A similar set of dynamics kept Niwot's existing stores and restaurants afloat during the pandemic, McHale continued, as residents heeded the call to shop "small and local". The town was also a refuge for visitors eschewing crowds at larger stores, or hoping to spread out and shop at one of the many new pop-up events. As a result, revenues to the Niwot Local Improvement District grew at a time when many local municipalities were seeing shortfalls. Between 2019 and 2021, annual district collections increased 28.8%, from $209,465 to $269,287.

"All of our local businesses have stepped up to support each other, and to keep the message going out to consumers that there is lots to see and do in Niwot," McHale said. "We have been able to bring back some of our larger events, as well as new events which were created to allow for more outside activity, and are now just part of the fun vibrancy of town, which is very attractive for shoppers."

That trend has only accelerated with the influx of new stores and restaurants.

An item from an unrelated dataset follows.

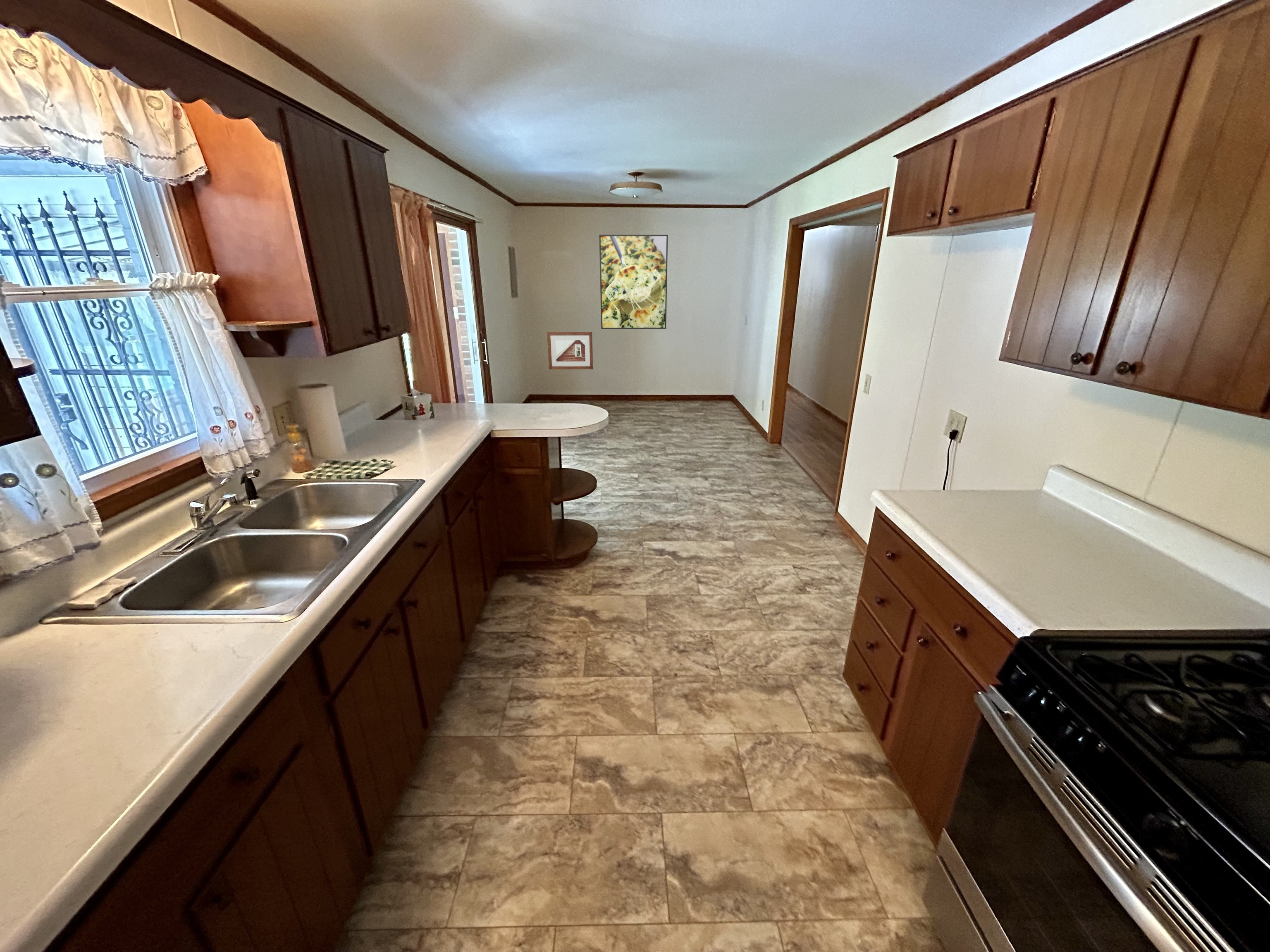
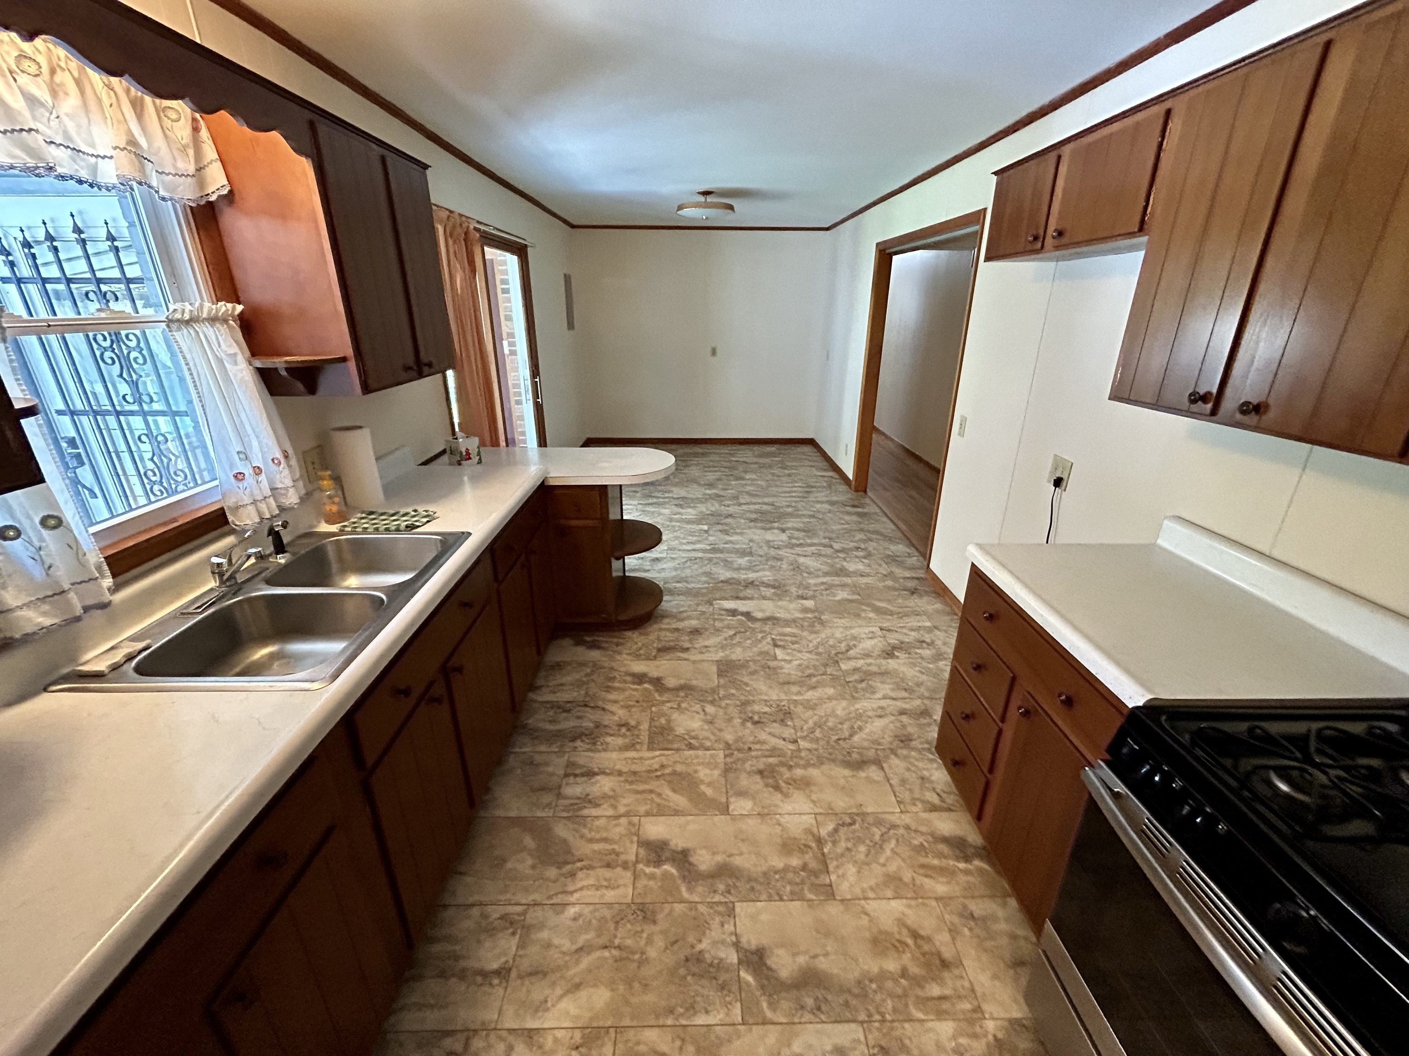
- picture frame [547,331,594,370]
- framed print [599,234,668,329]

Almost half of the LID's 2021 ($132,154) revenues were earned in the last five months of the year, including a monthly record of $29,164 in September. Nor are there signs of slowing so far in 2022, as the pandemic recedes even further. In the short term, that's great news for Niwotians, as more commercial activity equals more revenue for the LID, which equals more money for public events and town infrastructure. In the long term, however, that picture is more complicated.

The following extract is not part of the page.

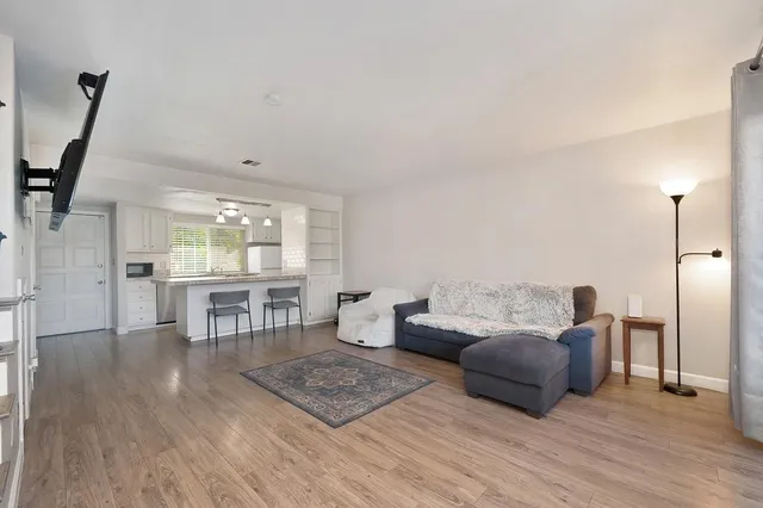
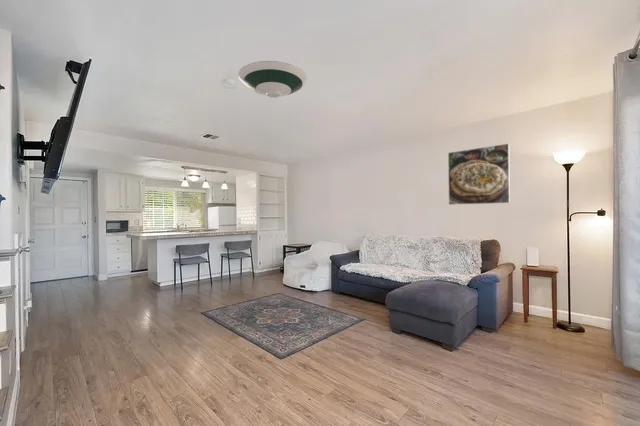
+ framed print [447,142,511,206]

Aside from the coming mixed-use project at 210 Franklin St., new commercial development is at a virtual standstill in downtown Niwot, thanks mostly to lingering questions from the 2018-19 building moratorium imposed by Boulder County. The town's small size also works against it here, as there are few places for a new commercial district to emerge. Burden warned that could lead to high business turnover and higher rents in the coming years, negating one of Niwot's strongest competitive advantages.

"I think that Niwot's charm has been discovered and that it is here to stay," he said. "Unfortunately, there is virtually no opportunity to improve upon Niwot's lack of critical mass [of businesses], so the economics of the town are dependent on attracting strong business operators to the space that is available. If the charm continues, the limited supply of space will force rental rates to climb, eventually bringing Boulder and Longmont back into the conversation of where best to locate a business."

McHale has similar reservations about Niwot's lack of commercial development, but pointed to the business community's recent response to the pandemic as a reason for more optimism.

"I am excited about the potential we have here because every one of these downtown businesses helps the others symbiotically," she said. "In an ideal world, for a sustainable downtown, it would be great to see appropriate and viable development in some areas... This will be an important issue for the community to address in the next couple of years if we are to keep Niwot's commercial district vibrant, and for it to support its residents."